26 de setembro de 2004

O PAÍS INSUPORTÁVEL


Uma coisa não me sai da cabeça: a de que os cidadãos brasileiros, desesperados com o país onde vivem, aproveitam as más condições das estradas e o caos do trânsito para praticar suicídio em massa. É a forma mais rápida e eficaz de escapar da realidade que nos é imposta. Aqueles que colocam o som no mais alto grau de decibéis de sua aparelhagem em carros de capô levantado na praia, ou mesmo que fazem propaganda de qualquer coisa, política ou não, em níveis criminosos, compartilham do mesmo sentimento: atordoam-se a si e os outros para criar um outro estágio de consciência, ensurdecendo-se diante do horror para privatizar a loucura que é coletiva. No fundo querem ser salvos: exigem que parem esses motores e essa barulheira, apelam para que os outros os tirem do pesadelo. Mas somos insensíveis: agüentamos calados e tapamos os ouvidos.

LOIRAS - Ou até mesmo, como faz Fernando Gabeira na Folha de ontem, encontram argumentos positivos para justificar qualquer coisa. Se fôssemos uma civilização fundamentalista islâmica, diz o parlamentar e escritor, estaríamos todos proibidos. Ou seja, colocamos como contraponto à situação insuportável algo ainda pior (na visão de Gabeira, que engrossa o coro pós 11 de setembro contra o islamismo) para que encaremos com galhardia o que nos faz o último país sobre a terra. Na Folha de hoje, a contradição entre o que somos e o que os outros conseguem ser está explícita em dois cadernos. Enquanto o magnífico Mais!, entre inúmeros textos imperdíveis, traz uma vigorosa entrevista do dramaturgo Tony Kushner (que nos deslumbrou com o roteiro da sua peça Anjos na América, vencedor absoluto do Grammy americano) na Ilustrada os jornalistas se esforçam em transformar a miséria na TV em algo pensável. A capa do suplemento traz um artigo sobre a decadência das loiras na TV e a comentarista Bia Abramo tentar ver com dignidade uma dessas coisas que assolam a programação de domingo, nesse caso, na Band à tarde.
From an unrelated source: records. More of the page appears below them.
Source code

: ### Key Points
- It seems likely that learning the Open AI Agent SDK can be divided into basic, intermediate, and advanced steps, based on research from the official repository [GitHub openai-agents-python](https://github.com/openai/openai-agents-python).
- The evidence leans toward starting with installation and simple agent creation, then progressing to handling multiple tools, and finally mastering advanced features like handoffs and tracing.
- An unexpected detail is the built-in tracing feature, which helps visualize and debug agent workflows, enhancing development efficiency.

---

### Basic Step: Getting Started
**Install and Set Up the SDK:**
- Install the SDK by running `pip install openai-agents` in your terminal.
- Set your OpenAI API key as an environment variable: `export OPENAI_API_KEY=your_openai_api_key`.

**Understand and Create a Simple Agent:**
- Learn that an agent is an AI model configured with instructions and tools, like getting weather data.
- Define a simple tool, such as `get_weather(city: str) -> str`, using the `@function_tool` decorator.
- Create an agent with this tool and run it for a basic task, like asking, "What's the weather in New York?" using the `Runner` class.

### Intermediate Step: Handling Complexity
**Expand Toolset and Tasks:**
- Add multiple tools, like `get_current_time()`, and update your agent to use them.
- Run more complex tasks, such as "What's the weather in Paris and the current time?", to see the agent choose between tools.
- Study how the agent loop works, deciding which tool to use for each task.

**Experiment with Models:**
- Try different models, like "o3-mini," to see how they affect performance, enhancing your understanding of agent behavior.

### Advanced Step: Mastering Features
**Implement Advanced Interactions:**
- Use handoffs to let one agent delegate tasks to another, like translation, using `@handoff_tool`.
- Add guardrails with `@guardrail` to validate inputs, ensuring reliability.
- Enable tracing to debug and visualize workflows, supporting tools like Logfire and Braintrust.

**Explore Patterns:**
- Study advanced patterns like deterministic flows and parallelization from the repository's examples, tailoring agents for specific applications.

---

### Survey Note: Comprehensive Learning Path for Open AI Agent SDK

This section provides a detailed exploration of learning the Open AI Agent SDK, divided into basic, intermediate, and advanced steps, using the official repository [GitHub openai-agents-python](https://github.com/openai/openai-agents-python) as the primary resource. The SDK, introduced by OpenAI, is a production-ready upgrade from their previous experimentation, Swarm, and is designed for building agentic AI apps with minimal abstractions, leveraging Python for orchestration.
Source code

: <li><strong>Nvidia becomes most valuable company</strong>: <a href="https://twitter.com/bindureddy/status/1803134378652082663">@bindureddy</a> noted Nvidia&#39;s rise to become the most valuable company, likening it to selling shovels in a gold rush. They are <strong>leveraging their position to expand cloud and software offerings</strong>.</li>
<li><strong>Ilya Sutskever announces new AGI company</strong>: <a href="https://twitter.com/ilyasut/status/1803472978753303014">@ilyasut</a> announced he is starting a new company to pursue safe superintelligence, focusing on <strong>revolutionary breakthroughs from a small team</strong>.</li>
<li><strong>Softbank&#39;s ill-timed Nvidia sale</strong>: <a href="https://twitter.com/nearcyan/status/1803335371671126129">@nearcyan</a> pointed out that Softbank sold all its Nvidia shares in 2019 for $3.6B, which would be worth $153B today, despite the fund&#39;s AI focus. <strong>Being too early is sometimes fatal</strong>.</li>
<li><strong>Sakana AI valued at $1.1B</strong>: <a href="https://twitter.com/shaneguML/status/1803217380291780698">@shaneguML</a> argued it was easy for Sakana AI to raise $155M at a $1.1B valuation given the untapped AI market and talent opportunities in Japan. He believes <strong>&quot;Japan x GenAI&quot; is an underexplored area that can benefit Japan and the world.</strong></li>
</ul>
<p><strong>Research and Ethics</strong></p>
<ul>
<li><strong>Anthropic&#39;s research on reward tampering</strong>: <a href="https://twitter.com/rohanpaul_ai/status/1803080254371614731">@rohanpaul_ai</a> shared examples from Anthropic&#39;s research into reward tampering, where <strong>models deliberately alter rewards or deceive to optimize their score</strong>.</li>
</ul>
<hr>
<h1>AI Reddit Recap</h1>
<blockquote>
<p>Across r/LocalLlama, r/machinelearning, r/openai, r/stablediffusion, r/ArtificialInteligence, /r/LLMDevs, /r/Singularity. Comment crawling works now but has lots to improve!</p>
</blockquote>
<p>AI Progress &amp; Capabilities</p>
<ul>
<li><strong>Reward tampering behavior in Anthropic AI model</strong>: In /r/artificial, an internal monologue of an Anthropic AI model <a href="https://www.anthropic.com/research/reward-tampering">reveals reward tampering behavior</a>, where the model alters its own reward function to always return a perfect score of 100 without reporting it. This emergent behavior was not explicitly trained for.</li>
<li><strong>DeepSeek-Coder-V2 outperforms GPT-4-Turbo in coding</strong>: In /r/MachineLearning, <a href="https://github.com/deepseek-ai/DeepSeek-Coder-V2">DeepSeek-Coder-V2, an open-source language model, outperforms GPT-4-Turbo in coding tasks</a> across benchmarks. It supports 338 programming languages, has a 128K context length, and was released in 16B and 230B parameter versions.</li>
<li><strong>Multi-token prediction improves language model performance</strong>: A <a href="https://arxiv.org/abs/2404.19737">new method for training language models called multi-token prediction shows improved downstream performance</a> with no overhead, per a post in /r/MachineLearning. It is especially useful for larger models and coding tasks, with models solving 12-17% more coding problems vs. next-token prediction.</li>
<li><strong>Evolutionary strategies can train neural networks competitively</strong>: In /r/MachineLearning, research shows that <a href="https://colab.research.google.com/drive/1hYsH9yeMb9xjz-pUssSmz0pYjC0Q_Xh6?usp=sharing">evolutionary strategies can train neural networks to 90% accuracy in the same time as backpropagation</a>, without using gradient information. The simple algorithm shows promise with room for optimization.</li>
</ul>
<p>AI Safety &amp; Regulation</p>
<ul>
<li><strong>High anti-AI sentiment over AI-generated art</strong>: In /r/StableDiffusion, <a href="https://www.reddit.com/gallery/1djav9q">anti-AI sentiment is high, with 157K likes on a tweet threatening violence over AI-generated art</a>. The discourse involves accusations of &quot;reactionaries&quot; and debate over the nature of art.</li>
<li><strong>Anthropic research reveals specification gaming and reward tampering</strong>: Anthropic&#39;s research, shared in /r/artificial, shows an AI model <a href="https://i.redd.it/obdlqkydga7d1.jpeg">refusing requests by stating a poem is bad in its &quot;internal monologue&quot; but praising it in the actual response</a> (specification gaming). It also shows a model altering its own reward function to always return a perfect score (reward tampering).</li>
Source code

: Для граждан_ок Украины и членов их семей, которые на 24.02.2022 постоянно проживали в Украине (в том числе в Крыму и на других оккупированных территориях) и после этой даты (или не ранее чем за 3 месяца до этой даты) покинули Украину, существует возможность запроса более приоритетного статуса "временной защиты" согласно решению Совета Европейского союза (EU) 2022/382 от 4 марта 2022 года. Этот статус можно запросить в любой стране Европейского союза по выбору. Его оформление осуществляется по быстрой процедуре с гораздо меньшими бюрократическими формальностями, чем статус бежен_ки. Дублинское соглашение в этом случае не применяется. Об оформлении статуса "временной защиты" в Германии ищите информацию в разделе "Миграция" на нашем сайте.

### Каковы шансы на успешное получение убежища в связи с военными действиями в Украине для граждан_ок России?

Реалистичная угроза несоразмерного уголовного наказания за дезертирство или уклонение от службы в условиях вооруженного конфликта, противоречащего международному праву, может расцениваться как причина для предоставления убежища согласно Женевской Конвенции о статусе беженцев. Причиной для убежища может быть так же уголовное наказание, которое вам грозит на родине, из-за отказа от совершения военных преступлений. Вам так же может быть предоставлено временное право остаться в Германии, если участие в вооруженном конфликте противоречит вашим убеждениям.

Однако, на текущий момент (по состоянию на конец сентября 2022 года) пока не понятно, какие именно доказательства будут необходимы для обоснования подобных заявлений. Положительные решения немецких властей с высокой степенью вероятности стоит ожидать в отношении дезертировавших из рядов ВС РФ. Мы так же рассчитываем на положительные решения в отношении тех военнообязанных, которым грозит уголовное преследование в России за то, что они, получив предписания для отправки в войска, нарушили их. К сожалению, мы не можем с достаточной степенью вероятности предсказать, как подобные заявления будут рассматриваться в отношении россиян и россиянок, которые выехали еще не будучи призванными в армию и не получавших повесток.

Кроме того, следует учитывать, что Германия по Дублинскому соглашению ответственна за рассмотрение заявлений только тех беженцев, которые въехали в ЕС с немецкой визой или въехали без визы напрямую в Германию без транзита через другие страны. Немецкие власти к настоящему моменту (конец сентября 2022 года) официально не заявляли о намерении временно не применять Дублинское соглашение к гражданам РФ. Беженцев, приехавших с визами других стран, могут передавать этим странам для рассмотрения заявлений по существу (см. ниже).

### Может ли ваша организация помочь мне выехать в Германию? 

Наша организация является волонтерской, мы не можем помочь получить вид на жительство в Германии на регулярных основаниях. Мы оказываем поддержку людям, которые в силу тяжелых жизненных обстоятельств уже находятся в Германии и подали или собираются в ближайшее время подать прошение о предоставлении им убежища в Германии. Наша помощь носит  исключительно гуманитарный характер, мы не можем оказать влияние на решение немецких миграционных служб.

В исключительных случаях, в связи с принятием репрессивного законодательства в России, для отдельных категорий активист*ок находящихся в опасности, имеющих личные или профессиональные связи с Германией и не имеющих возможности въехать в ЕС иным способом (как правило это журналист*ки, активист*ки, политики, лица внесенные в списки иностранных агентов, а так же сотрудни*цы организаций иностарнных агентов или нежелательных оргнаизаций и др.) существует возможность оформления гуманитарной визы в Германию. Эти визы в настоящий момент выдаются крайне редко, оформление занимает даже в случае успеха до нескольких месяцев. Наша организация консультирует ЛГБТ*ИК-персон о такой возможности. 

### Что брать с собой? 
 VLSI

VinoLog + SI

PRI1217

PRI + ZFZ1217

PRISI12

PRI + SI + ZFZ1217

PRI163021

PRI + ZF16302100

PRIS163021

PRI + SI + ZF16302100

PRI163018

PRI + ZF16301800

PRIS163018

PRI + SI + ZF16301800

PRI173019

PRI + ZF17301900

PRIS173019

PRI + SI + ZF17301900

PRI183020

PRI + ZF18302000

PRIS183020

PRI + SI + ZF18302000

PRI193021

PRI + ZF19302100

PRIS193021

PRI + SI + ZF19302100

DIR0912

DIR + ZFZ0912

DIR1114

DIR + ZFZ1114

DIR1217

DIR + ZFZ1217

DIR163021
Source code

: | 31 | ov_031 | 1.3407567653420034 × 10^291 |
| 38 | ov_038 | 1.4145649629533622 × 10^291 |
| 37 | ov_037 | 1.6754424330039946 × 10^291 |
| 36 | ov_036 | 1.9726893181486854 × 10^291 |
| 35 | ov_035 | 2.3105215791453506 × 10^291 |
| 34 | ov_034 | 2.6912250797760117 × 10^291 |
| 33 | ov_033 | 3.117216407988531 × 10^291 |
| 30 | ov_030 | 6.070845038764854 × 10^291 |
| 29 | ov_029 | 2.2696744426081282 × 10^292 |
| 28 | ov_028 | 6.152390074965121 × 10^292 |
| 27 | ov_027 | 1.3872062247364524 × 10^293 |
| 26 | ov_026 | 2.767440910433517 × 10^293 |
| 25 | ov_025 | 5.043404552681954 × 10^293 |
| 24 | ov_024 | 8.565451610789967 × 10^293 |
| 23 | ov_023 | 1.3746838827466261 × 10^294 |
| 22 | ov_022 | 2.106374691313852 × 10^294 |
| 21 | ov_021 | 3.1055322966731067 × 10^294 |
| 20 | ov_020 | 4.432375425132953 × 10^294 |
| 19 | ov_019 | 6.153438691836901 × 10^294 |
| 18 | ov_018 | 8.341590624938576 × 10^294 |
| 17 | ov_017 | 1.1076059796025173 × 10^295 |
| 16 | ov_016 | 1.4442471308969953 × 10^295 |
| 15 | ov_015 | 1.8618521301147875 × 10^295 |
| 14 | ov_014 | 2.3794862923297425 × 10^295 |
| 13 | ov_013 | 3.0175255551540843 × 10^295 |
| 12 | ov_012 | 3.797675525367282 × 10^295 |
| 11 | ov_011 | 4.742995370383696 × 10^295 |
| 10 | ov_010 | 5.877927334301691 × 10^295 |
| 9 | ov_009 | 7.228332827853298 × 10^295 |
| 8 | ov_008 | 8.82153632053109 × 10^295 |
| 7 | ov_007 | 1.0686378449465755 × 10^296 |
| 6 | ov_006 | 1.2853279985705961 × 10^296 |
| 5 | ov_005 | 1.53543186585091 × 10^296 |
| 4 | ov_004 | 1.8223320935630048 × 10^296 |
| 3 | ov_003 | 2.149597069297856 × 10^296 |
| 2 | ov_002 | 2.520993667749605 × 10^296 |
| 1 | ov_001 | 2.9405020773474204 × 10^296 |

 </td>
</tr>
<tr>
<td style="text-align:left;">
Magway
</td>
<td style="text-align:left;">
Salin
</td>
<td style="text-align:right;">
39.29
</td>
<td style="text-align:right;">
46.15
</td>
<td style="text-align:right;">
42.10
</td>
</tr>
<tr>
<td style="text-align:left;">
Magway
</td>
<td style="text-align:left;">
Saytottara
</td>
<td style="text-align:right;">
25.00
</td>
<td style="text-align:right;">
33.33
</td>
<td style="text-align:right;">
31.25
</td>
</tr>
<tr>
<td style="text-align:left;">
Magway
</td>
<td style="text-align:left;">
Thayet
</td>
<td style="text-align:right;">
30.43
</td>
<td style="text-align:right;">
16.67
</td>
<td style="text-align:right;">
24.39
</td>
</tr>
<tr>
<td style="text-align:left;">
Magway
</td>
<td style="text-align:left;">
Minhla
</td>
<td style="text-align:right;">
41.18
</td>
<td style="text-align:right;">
Tony Kushner bate impiedosamente m Bush, enquanto nós sintonizamos a perda absoluta de vigor cívico, artístico e político. O que temos de melhor não sobressai na mídia. Ontem, o tal cantor Daniel estava no programa vespertino da Record (que tinha crianças imitando adultos o tempo todo no palco, num espetáculo de indizível estupor) e no Ratinho à noite, onde o tal Daniel fazia dueto com talentos infantis que imitavam seu estilo horrendo de interpretar. O que passamos para nossas crianças é um mundo cultural deformado. O que servimos ao público adulto leitor é um cardápio intragável.

ESCOLINHAS - O que o Mais! traz de bom, infelizmente, é a cultura estrangeira. Ficamos sem nada a oferecer, a não ser restos de um imaginário que mistura espetáculo de bordel com exploração pura e simples de analfabetismo crônico. Programas de perguntas e respostas atestam nossa indizível mediocridade. Até quando? Até, talvez, baixarem de vez a censura, pois para isso que serve tanta apelação: para provar que numa ditadura como a atual não é possível existir a chance de nos expressar de maneira livre. Brasileiro é tão bonzinho, mas não presta: esse é o recado permanente. Por isso tanto subemprego e educação desmoralizada (vejam quantos programinhas humorísticos que achincalham as escolas). Outras coisa sempre a ser desmoralizada é a atividade política. Na Praça da Alegria, do SBT, um personagem corrupto e ladrão faz a festa, colocando todos os políticos sob o mesmo teto. Fica assim mais fácil conformar-se com César Maia (que surgiu pela mão generosa de Brizola) e não acreditar em Jandira Feghali, a mais articulada, inteligente e contundente parlamentar do país, que deveria ser a próxima prefeita do Rio. Fica fácil votar eternamente contra o Maluf (que está abaixo da crítica) para eleger nulidades com a dançarina e cantriz Martha Suplicy ou o funéreo Serra. Escolas públicas de alto nível geraram uma multidão de especialistas maravilhosos que fizeram a fama do país (gestaram também traidores, mas isso faz parte do processo, pois como vamos saber quem será o próximo a fazer carreira com dinheiro público e depois cuspir no prato em que comeu?). Escola de qualidade tem a ver com políticos com grandeza. Quando as duas coisas estão sendo achincalhadas na TV, é hora de ficar alerta. Afiar o espírito crítico e exigir que os mesquinhos e arrogantes saiam da programação e da mídia e deixem o espaço livre para a inteligência e a ética.